> [Task prompt]
Rewrite all of the material below, changing every occurrence of "x-axis" to "horizontal axis" and keeping everything else the same.

> [The records]
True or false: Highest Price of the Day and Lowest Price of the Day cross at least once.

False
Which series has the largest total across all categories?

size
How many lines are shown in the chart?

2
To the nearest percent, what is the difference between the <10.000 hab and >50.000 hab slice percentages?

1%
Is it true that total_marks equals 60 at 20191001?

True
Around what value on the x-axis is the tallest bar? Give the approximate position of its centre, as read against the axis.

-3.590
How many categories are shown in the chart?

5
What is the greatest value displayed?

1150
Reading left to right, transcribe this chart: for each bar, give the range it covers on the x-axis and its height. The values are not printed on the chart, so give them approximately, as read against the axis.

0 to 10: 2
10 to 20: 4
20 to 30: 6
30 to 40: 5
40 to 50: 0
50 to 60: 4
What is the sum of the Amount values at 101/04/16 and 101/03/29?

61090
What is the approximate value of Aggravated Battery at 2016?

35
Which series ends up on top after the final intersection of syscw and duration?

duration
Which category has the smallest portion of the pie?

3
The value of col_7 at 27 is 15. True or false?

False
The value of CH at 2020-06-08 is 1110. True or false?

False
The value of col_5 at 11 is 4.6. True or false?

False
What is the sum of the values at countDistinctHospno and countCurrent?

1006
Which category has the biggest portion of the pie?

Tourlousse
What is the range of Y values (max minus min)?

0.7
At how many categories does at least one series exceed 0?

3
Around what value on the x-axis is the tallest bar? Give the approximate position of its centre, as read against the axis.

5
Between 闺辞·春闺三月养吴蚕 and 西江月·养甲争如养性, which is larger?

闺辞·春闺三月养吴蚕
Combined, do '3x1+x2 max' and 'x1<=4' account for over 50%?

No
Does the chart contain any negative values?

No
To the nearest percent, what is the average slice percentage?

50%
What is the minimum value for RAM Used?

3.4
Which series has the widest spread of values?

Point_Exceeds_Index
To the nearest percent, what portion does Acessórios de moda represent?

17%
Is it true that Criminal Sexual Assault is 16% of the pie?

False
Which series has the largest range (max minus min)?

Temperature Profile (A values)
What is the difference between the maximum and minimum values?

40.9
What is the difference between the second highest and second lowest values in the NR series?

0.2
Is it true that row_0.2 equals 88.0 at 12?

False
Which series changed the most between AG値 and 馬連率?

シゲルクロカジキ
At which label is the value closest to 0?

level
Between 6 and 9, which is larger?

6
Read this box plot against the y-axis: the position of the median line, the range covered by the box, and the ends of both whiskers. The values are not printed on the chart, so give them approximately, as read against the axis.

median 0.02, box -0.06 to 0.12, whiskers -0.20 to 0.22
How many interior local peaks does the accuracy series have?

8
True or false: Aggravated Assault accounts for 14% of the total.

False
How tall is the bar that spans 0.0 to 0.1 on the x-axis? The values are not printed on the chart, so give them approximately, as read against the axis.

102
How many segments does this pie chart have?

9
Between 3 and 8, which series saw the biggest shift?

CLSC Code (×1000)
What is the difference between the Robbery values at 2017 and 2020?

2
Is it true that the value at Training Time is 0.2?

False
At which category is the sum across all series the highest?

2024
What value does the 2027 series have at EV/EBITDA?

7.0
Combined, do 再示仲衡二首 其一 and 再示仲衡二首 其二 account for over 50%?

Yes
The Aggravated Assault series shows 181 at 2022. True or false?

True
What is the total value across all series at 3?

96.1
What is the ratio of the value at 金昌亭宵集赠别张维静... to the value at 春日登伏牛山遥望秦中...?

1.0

> [Expected output]
True or false: Highest Price of the Day and Lowest Price of the Day cross at least once.

False
Which series has the largest total across all categories?

size
How many lines are shown in the chart?

2
To the nearest percent, what is the difference between the <10.000 hab and >50.000 hab slice percentages?

1%
Is it true that total_marks equals 60 at 20191001?

True
Around what value on the horizontal axis is the tallest bar? Give the approximate position of its centre, as read against the axis.

-3.590
How many categories are shown in the chart?

5
What is the greatest value displayed?

1150
Reading left to right, transcribe this chart: for each bar, give the range it covers on the horizontal axis and its height. The values are not printed on the chart, so give them approximately, as read against the axis.

0 to 10: 2
10 to 20: 4
20 to 30: 6
30 to 40: 5
40 to 50: 0
50 to 60: 4
What is the sum of the Amount values at 101/04/16 and 101/03/29?

61090
What is the approximate value of Aggravated Battery at 2016?

35
Which series ends up on top after the final intersection of syscw and duration?

duration
Which category has the smallest portion of the pie?

3
The value of col_7 at 27 is 15. True or false?

False
The value of CH at 2020-06-08 is 1110. True or false?

False
The value of col_5 at 11 is 4.6. True or false?

False
What is the sum of the values at countDistinctHospno and countCurrent?

1006
Which category has the biggest portion of the pie?

Tourlousse
What is the range of Y values (max minus min)?

0.7
At how many categories does at least one series exceed 0?

3
Around what value on the horizontal axis is the tallest bar? Give the approximate position of its centre, as read against the axis.

5
Between 闺辞·春闺三月养吴蚕 and 西江月·养甲争如养性, which is larger?

闺辞·春闺三月养吴蚕
Combined, do '3x1+x2 max' and 'x1<=4' account for over 50%?

No
Does the chart contain any negative values?

No
To the nearest percent, what is the average slice percentage?

50%
What is the minimum value for RAM Used?

3.4
Which series has the widest spread of values?

Point_Exceeds_Index
To the nearest percent, what portion does Acessórios de moda represent?

17%
Is it true that Criminal Sexual Assault is 16% of the pie?

False
Which series has the largest range (max minus min)?

Temperature Profile (A values)
What is the difference between the maximum and minimum values?

40.9
What is the difference between the second highest and second lowest values in the NR series?

0.2
Is it true that row_0.2 equals 88.0 at 12?

False
Which series changed the most between AG値 and 馬連率?

シゲルクロカジキ
At which label is the value closest to 0?

level
Between 6 and 9, which is larger?

6
Read this box plot against the y-axis: the position of the median line, the range covered by the box, and the ends of both whiskers. The values are not printed on the chart, so give them approximately, as read against the axis.

median 0.02, box -0.06 to 0.12, whiskers -0.20 to 0.22
How many interior local peaks does the accuracy series have?

8
True or false: Aggravated Assault accounts for 14% of the total.

False
How tall is the bar that spans 0.0 to 0.1 on the horizontal axis? The values are not printed on the chart, so give them approximately, as read against the axis.

102
How many segments does this pie chart have?

9
Between 3 and 8, which series saw the biggest shift?

CLSC Code (×1000)
What is the difference between the Robbery values at 2017 and 2020?

2
Is it true that the value at Training Time is 0.2?

False
At which category is the sum across all series the highest?

2024
What value does the 2027 series have at EV/EBITDA?

7.0
Combined, do 再示仲衡二首 其一 and 再示仲衡二首 其二 account for over 50%?

Yes
The Aggravated Assault series shows 181 at 2022. True or false?

True
What is the total value across all series at 3?

96.1
What is the ratio of the value at 金昌亭宵集赠别张维静... to the value at 春日登伏牛山遥望秦中...?

1.0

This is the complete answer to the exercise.